Con un’ampia riflessione sulla coreografia dei corpi nel paesaggio urbano di Mosca, Detours descrive un nuovo modo di trafficare droga attraverso il Darknet, la stratificazione di realtà fisiche e virtuali, così come una poetica e una politica dello spazio. Ambientato in quartieri silenziosi, tra i muri di cemento dei grattacieli, dietro i garage e tra i binari abbandonati, il film segue e perde di continuo le tracce di Denis, il “tesoriere” che nasconde pacchetti di droga in tutta la città.

Detours: La recensione

È un cinema particolare quello della Ekaterina Selenkina, regista e curatrice di origini russe, che, con questa opera, sembra inizialmente che voglia allontanare lo spettatore dall’idea che si ha di un film.

Affermiamo “sembra” perché, fin dalle prime sequenze, Detours ci sembra tutto meno che una pellicola con un senso logico. Osserviamo strade ed edifici, in campi lunghi, attraversati, di tanto in tanto, da persone o animali. Senza un’idea, un messaggio e un protagonista avremmo abbandonato la visione dopo pochi minuti.

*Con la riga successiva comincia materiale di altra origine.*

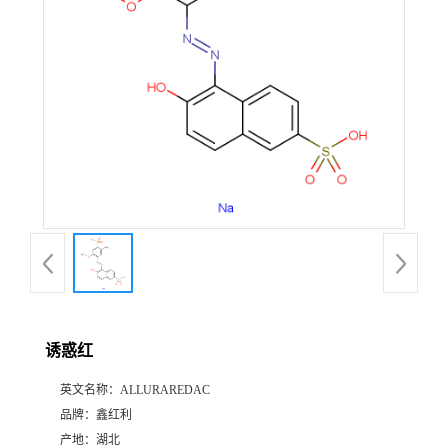
诱惑红
英文名称：
ALLURAREDAC
品牌：
鑫红利
产地：
湖北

Invece, il personaggio chiave, Denis, appare pian piano nelle sequenze mostrando la sua storia.

La regia accompagna lo spettatore nella vicenda di Denis (interpretato da Denis Urvantsev), uno spacciatore che prepara e distribuisce droga in diversi punti della città, seguendo una mappa precisa.
Dimostrando attenzione alla fotografia e al montaggio, di cui è esperta, Selenkina dimostra di aver ideato un progetto semplice, ma ambizioso. La narrazione, avanzando, distribuisce indizi, parti di un’enigma allo spettatore che avrà soluzione solo al termine. La regista dunque mostra padronanza della macchina da presa e conoscenza delle tecniche cinematografiche scegliendo di adoperare quasi esclusivamente campi lunghi e medi. A fare da sfondo non è più l’ambiente: è il personaggio che si “intrufola” al suo interno assumendo un ruolo diverso da quello che siamo soliti dargli.

Non ci sono dialoghi o grandi personaggi, ma è cinema. Immagini e suoni, si uniscono alla narrazione portata avanti dalla quotidianità di Denis che, come un vate, conduce il cinema nella città, dimostrando il significato che edifici, panchine, scale possono assumere anche senza troppi giri di parole.